The UAE is looking at implementing a data protection law, similar to EU’s introduction of General Data Protection Regulation (GDPR) in 2008, as part of the UAE National Cybersecurity Strategy.
TRA has launched the 2020-2025 strategy as the country is entering the fifth-generation era in a bid to enable swift and coordinated response to cyber incidents in the UAE. “Part of the strategy is that data privacy is crucial to the cyber and the UAE is regulating and drafting a data protection law. We will look at the best performing practices performed worldwide; GDPR will be one of the inputs to it. We want to make sure that whatever regulations are put, are easy to be implemented across different sectors,” Mohammad Al Zarooni, Director of Policies and Programs Department at Telecommunications Regulatory Authority (TRA) of the UAE, told TechRadar Middle East, at an event.
Bahrain has launched its Personal Data Protection Law and more countries in the region are expected to follow. Phil Mennie, director for digital trust at consultancy firm PwC, said that the demand for privacy expertise exploded after the introduction of GDPR.
“Large organisations are impacted by the GDPR but we observed, unlike in Europe where privacy has been a topic for a very long time, in the Middle East there is a lower understanding of how privacy impacts organisations,” he said.
Mennie said that the UAE law is expected this year and in Saudi Arabia, it is expected this year or next year.
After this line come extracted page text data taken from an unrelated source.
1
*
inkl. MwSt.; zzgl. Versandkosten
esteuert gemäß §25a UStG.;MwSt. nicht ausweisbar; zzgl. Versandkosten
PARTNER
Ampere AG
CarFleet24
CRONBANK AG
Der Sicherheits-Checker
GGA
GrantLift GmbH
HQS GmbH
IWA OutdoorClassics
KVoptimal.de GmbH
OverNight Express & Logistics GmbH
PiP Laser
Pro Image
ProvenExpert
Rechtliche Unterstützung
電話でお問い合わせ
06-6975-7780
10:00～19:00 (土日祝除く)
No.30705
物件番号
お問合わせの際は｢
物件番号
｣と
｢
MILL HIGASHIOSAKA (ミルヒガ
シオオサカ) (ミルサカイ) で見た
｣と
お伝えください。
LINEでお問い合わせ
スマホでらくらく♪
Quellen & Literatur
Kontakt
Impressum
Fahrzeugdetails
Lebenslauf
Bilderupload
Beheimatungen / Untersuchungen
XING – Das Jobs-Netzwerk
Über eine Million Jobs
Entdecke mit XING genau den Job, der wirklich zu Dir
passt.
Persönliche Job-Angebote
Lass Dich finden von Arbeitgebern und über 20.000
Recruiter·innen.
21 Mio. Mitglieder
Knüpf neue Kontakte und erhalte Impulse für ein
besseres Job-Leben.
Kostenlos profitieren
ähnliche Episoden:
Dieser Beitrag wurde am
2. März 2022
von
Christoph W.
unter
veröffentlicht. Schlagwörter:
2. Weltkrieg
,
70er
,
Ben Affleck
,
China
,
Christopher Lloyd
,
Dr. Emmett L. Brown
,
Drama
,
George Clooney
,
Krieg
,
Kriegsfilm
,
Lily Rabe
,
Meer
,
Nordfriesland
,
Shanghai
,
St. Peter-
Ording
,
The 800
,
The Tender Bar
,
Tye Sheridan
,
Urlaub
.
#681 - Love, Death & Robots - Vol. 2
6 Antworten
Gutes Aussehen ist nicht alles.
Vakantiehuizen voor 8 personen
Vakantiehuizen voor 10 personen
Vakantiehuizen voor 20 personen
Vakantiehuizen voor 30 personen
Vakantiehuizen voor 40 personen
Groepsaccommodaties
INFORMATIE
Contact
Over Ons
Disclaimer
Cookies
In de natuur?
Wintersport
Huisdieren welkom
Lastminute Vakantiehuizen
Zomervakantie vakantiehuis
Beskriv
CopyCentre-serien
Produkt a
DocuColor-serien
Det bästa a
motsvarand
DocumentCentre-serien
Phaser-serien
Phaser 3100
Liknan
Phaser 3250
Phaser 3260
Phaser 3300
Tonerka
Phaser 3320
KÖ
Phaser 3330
GDPR has a ceiling of 4% of global annual revenues or up to 20,000 euros if a breach is not reported within 72 hours. Regarding this, Al Zarooni said that the authority needs to protect people’s data as regulation and, at the same time, doesn’t want to put a lot of burden on the economy to be compliant with such regulations.
Moreover, he said that there are some talks about a unified GCC law but “I believe that most of the regulations worldwide will be more or less the same, some will be more stringent and some will be relaxed. One unified GCC law might be good but it will be challenging to come up with”.
Nine critical infrastructures get priority
As part of the new UAE cybersecurity strategy, Al Zarooni said that 60 initiatives will be executed in a three-year timeframe but importance will be given to nine critical infrastructures such as government, energy, ICT, electricity and water, finance and insurance, emergency services, health, transportation, food and agriculture, through five pillars.
These pillars are:
- To enhance cybersecurity laws
- Regulations to address all types of cybercrimes
- Secure existing and emerging technologies and support protection of SMEs by developing essential cybersecurity standard for SMEs,
- Mandate cybersecurity implementation certification for government suppliers,
- Build a one-stop portal for SMEs to enable them to implement the standard.
Moreover, Al Zarooni added that some of the frameworks for the emerging technologies such as internet of things, cloud computing, AI and Blockchain are already in the drafting phase and depends on the mass execution of such technologies within the country.
“The cybersecurity law can’t be a standalone and will be there to strike a balance between the usage and the benefits versus the rest of the technologies,” he said. The reason for this strategy, he said, is due to the rising cybercrimes in the country.
According to research firm Cybersecurity Ventures, cyberattacks are the fastest growing crime and are increasing in size, sophistication and cost. Cybercrimes are expected to cost the world $6 trillion annually by 2021, up from $3 trillion in 2015, while the cybersecurity market is expected to experience a 12-15% year-over-year growth through 2021.
The authority is enabling the ecosystem to capture the huge cybersecurity opportunities available – AED 1.8b UAE cybersecurity market and the AED 18b Middle East and North Africa market.
Hamad Obaid Al Mansoori, Director General of TRA, emphasised the need for a national cybersecurity strategy as a main element in risk prevention and preparedness for security challenges in cyberspace.
“If we want to draw a future perception of the UAE, years from now, we would see the features of the smart city where millions of devices and platforms are connected, producing massive amounts of data, many of which will be at risk of piracy or privacy violation,” he said.
He added that the strategy has been developed based on the analysis of more than 50 sources of indicators and international publications, in addition to working with a team of international experts and benchmarking with 10 leading countries in cybersecurity systems.
Moreover, he said the strategy will also work on developing capabilities of more than 40,000 cybersecurity professionals, by encouraging professionals and students to pursue a career in cybersecurity, developing necessary cybersecurity capabilities to meet aspirations of the country, and fostering an ecosystem of cybersecurity training providers.